Sustituye "carros" por "automóviles" en la parte del fragmento de página que abre con las palabras que contienen "Mi mamá se casó" y cierra con "de gran corazón.". Escribe esa parte completa con el cambio.

> _Fragmento de página_
◇ ◇ ◇

A los 39 años tuvo un inesperado ataque cardiorrespiratorio. Me levanté un día con una sensación extraña de que algo no iba bien. Fui a su habitación y, como digo, por alguna razón sabía que ella ya no estaba con nosotros. Lo primero que hice fue tocarla, para saber si seguía caliente. Estaba fría. Desperté a Juan David y a Miguel, mis hermanos, y a la prima Ana María, que vivía con nosotros, y les di la noticia.

Mi mamá se casó a escondidas con él. Ella venía de una familia tradicional de Medellín, hija de un empresario que cotizaba en bolsa, y terminó junto a un hombre muy humilde, y todavía lo es, que vivía en una zona al lado de la carrilera de un municipio cercano, La Estrella.

Nunca tuve muy clara esa parte. No sé si se conocieron haciendo un curso o en una fiesta. Lo cierto es que el matrimonio no funcionó: un año después de que nació mi hermano menor se separaron y tuvimos vidas aparte. Él compra y vende carros. Se casó de nuevo y tiene un hijo, Diego Alejandro, que es mi hermanito menor. Viven aquí, en Medellín. Mi papá es un tipo humilde y de gran corazón.

◇ ◇ ◇

> _Muestra de datos_
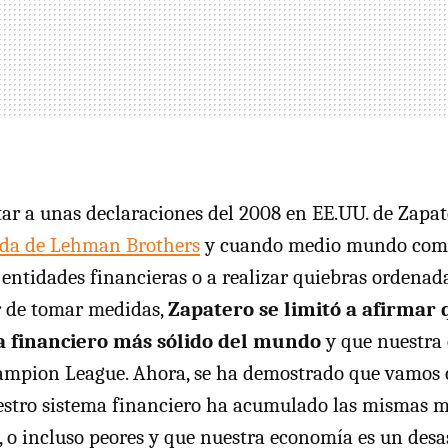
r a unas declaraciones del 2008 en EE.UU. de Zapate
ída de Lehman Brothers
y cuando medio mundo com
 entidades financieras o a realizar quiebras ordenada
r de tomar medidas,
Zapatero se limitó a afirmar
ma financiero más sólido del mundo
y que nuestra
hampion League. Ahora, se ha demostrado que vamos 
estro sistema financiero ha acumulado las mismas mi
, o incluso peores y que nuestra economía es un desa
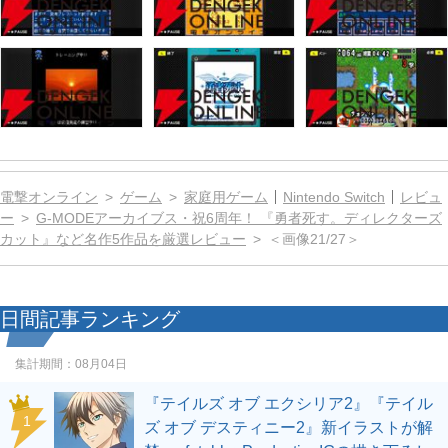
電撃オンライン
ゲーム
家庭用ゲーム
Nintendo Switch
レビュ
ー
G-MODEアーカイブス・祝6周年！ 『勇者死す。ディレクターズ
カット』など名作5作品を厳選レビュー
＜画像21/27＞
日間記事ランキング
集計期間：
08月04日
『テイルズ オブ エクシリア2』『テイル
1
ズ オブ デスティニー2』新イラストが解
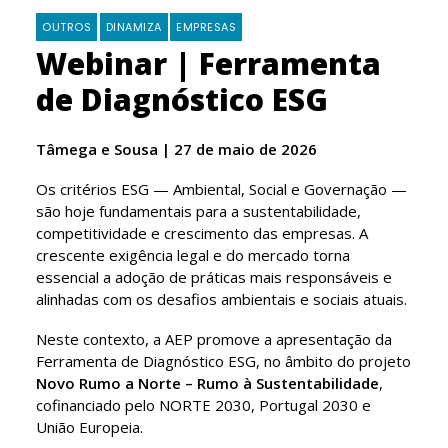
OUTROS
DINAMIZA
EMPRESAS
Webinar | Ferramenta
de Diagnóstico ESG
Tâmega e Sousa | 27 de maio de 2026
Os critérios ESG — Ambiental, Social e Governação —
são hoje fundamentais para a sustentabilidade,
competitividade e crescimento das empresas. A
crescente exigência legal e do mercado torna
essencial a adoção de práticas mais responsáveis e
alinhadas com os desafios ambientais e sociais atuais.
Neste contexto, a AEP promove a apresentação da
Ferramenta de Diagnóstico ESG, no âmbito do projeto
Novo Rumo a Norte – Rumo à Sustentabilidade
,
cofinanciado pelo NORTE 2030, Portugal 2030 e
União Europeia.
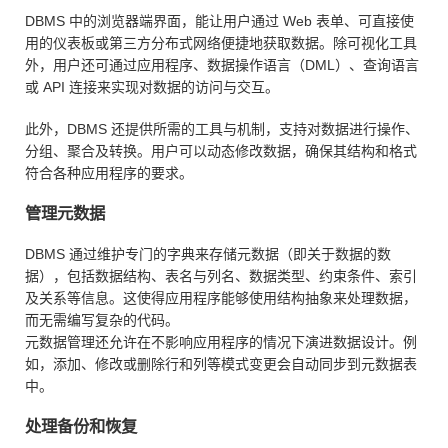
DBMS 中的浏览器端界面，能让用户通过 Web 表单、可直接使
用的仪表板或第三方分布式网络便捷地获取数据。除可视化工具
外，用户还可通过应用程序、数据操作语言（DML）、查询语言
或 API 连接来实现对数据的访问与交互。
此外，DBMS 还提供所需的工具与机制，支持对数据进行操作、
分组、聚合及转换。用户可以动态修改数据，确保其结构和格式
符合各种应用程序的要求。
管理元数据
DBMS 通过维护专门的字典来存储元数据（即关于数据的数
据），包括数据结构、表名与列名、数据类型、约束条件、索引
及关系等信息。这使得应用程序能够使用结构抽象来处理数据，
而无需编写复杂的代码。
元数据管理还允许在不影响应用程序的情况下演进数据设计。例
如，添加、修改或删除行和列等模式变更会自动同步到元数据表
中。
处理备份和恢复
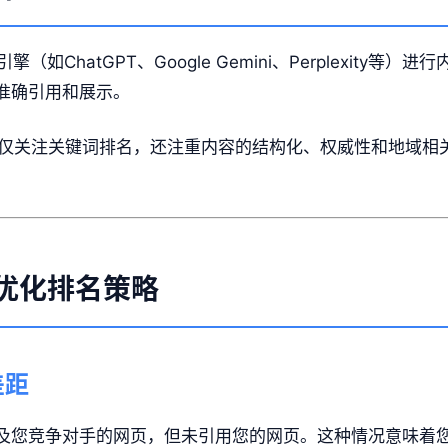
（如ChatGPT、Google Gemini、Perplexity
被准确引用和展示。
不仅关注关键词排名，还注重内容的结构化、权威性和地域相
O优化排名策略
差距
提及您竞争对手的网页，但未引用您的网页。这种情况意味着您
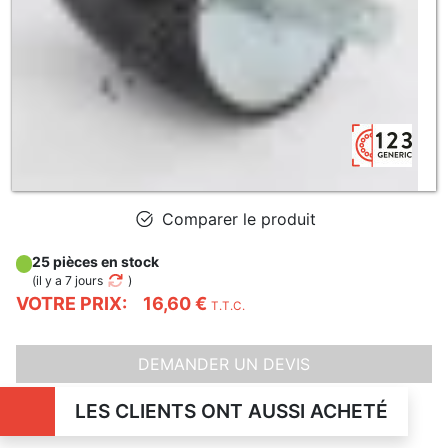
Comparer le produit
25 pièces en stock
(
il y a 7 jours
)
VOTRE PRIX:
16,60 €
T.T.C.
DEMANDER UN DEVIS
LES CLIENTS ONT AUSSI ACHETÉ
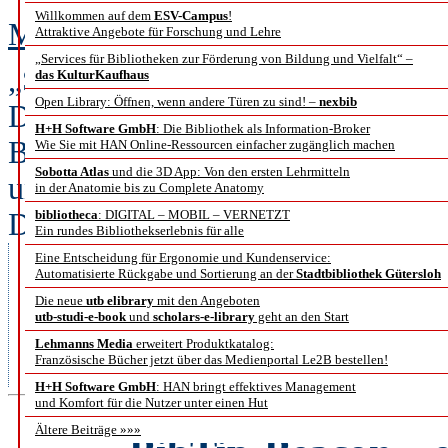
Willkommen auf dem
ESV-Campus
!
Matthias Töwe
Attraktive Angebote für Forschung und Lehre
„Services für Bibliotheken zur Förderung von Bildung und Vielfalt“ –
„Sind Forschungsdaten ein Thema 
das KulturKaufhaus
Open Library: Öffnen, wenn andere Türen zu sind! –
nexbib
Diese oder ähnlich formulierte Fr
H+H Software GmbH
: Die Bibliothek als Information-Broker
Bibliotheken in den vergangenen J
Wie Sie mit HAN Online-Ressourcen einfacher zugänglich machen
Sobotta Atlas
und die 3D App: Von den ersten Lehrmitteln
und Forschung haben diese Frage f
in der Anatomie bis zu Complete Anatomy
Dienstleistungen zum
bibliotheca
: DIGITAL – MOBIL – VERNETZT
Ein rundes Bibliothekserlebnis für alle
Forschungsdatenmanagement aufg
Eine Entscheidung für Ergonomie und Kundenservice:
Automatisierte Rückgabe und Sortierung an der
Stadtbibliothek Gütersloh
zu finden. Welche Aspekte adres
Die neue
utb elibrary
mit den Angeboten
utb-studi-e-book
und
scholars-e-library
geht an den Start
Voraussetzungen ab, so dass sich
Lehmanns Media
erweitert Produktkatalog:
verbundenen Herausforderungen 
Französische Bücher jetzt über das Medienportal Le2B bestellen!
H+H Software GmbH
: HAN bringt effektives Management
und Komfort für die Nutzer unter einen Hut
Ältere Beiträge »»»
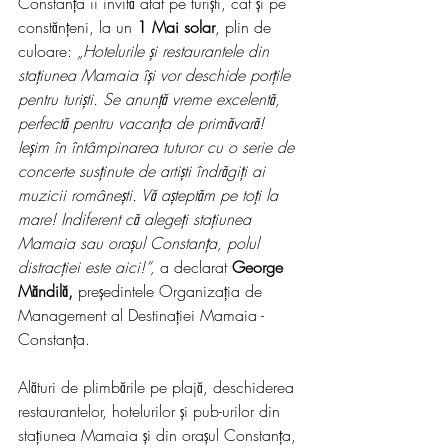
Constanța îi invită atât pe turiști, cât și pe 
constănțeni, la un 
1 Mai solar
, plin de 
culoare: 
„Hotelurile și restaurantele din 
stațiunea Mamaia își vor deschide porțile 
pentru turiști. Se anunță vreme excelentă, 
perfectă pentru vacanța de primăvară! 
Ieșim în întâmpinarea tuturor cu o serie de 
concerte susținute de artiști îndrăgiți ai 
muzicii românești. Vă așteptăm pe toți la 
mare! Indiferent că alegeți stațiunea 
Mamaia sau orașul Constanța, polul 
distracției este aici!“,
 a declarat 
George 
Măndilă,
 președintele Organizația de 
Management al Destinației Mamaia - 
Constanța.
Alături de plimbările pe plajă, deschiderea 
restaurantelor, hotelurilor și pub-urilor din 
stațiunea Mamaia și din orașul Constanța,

◇ ◇ ◇

> _Resultado_
Mi mamá se casó a escondidas con él. Ella venía de una familia tradicional de Medellín, hija de un empresario que cotizaba en bolsa, y terminó junto a un hombre muy humilde, y todavía lo es, que vivía en una zona al lado de la carrilera de un municipio cercano, La Estrella.

Nunca tuve muy clara esa parte. No sé si se conocieron haciendo un curso o en una fiesta. Lo cierto es que el matrimonio no funcionó: un año después de que nació mi hermano menor se separaron y tuvimos vidas aparte. Él compra y vende automóviles. Se casó de nuevo y tiene un hijo, Diego Alejandro, que es mi hermanito menor. Viven aquí, en Medellín. Mi papá es un tipo humilde y de gran corazón.